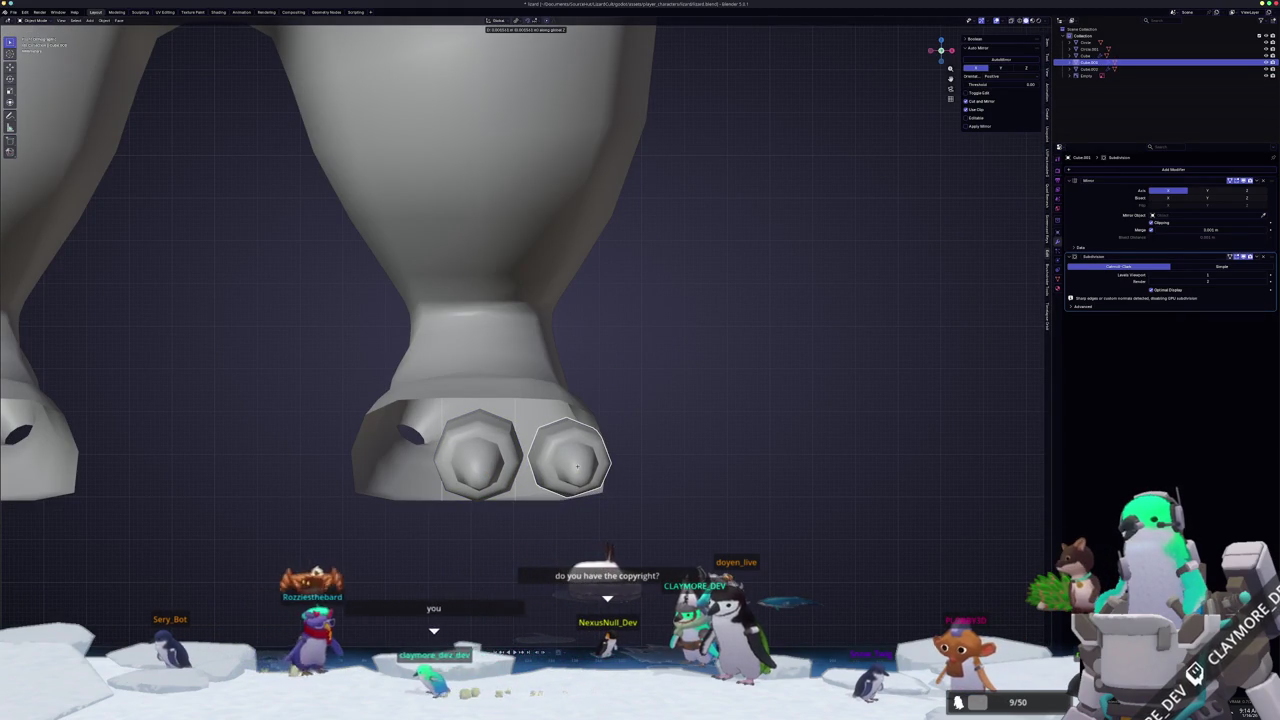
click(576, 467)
════════════════
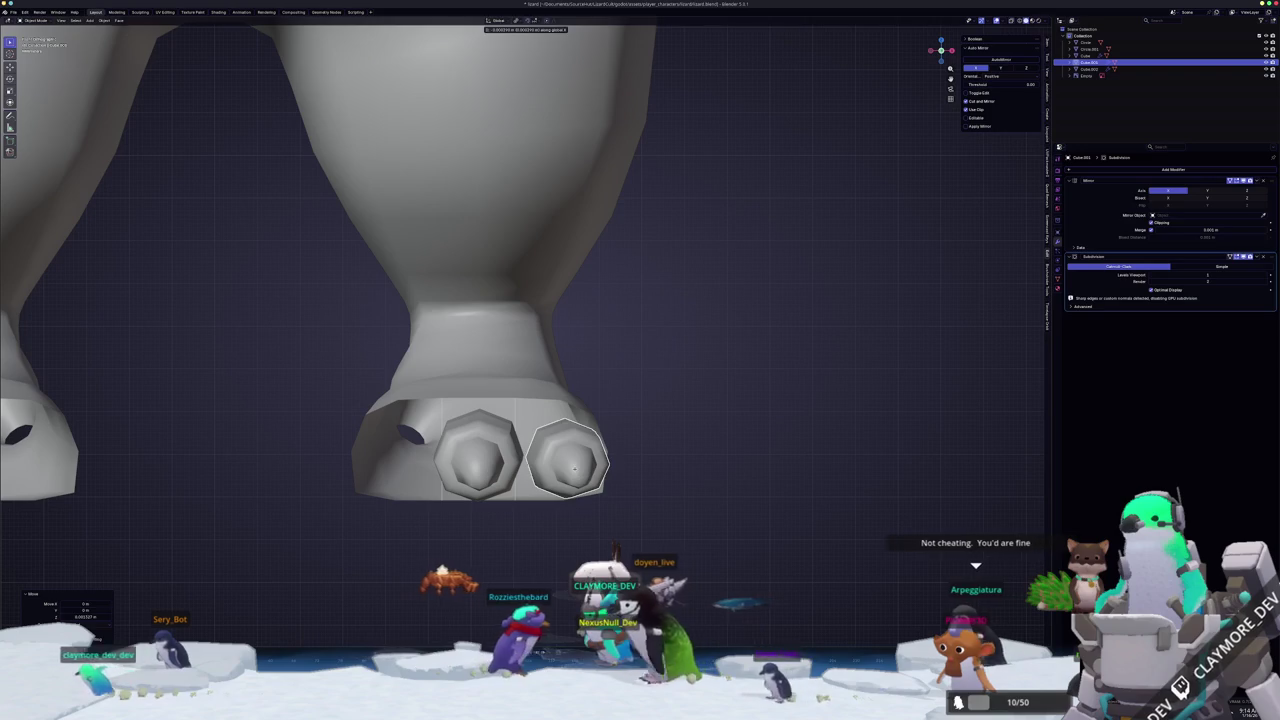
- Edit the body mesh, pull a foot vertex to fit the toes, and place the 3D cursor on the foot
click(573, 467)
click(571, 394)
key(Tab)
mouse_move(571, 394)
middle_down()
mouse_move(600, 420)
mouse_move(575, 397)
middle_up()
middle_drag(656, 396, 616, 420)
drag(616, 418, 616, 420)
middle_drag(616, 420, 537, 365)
════════════════
Description of the task: In the entries above, the lines from the one bearing "- Edit the body" up to and including the one bearing "middle_drag(616, 420, 537, 365)" should be transcribed exactly; no other line is wanted.

Problem solution:
- Edit the body mesh, pull a foot vertex to fit the toes, and place the 3D cursor on the foot
click(573, 467)
click(571, 394)
key(Tab)
mouse_move(571, 394)
middle_down()
mouse_move(600, 420)
mouse_move(575, 397)
middle_up()
middle_drag(656, 396, 616, 420)
drag(616, 418, 616, 420)
middle_drag(616, 420, 537, 365)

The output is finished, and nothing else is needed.